Compiti da svolgere =>
• A. Riscrivi parola per parola il passo del testo sulle opere distopiche che comincia con "Anche la Neolingua" e prosegue fino a "(lingua della pubblicità)?".
• B. Rispondi a queste domande sul testo sulle opere distopiche:
(i) Quale autore viene indicato per Fahrenheit 451?
(ii) Quali sono le due costruzioni di Orwell definite le più terrificanti?
(iii) Con quale lingua viene messa a confronto la Neolingua nell'ultimo paragrafo?

Sezione di testo =>
Opere distopiche: fantasia o realtà?


Leggendo opere come 1984 di Orwell, Il Mondo Nuovo di Huxley, Fahrenheit 451 di Bradbury e La macchina del tempo di H.G. Wells ci si chiede: hanno un rapporto con la realtà o sono esclusivamente opere frutto della pura fantasia dello scrittore?
Purtroppo la prima ipotesi è quella più fondata.

Basti pensare all'Oceania di George Orwell: morte della letteratura, onnipresenza dei teleschermi, controllo totale. Si può affermare che la tendenza sia quella seguita dalla civiltà occidentale. Ma le due costruzioni più terrificanti di Orwell sono la cancellazione del passato (e la continua riscrittura della storia in base alle verità che di volta in volta vengono affermate dal Potere) e la Neolingua.
Che differenza c'è tra la cancellazione della verità storica di 1984 e le tendenze revisionistiche dei nostri tempi? Tra la messa in dubbio del passato (e di un passato tragico e doloroso) sulla base delle differenze ideologiche e la cancellazione della memoria, il passo non è poi così lungo.


Anche la Neolingua di Orwell ha delle forti attinenze e similarità alla neolingua del mondo mass-mediatico occidentale: che differenza si può ritrovare fra termini come sfreddo, bisplusfreddo archepensevoli panciasentire (Neolingua) e lavafreddo, ottimevole, ciocco buono, biancopiù (lingua della pubblicità)?

Dati da analizzare =>
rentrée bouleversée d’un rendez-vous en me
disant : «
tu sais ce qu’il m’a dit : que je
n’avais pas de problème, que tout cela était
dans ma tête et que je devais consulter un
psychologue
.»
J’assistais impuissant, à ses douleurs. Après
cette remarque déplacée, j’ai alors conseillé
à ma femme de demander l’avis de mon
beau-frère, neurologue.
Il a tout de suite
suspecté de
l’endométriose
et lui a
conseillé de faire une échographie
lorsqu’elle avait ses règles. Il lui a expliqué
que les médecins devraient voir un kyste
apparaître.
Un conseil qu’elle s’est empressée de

Elenco delle soluzioni =>
• A.
Anche la Neolingua di Orwell ha delle forti attinenze e similarità alla neolingua del mondo mass-mediatico occidentale: che differenza si può ritrovare fra termini come sfreddo, bisplusfreddo archepensevoli panciasentire (Neolingua) e lavafreddo, ottimevole, ciocco buono, biancopiù (lingua della pubblicità)?

• B.
(i) Bradbury.
(ii) La cancellazione del passato e la Neolingua.
(iii) La lingua della pubblicità, cioè la neolingua del mondo mass-mediatico occidentale.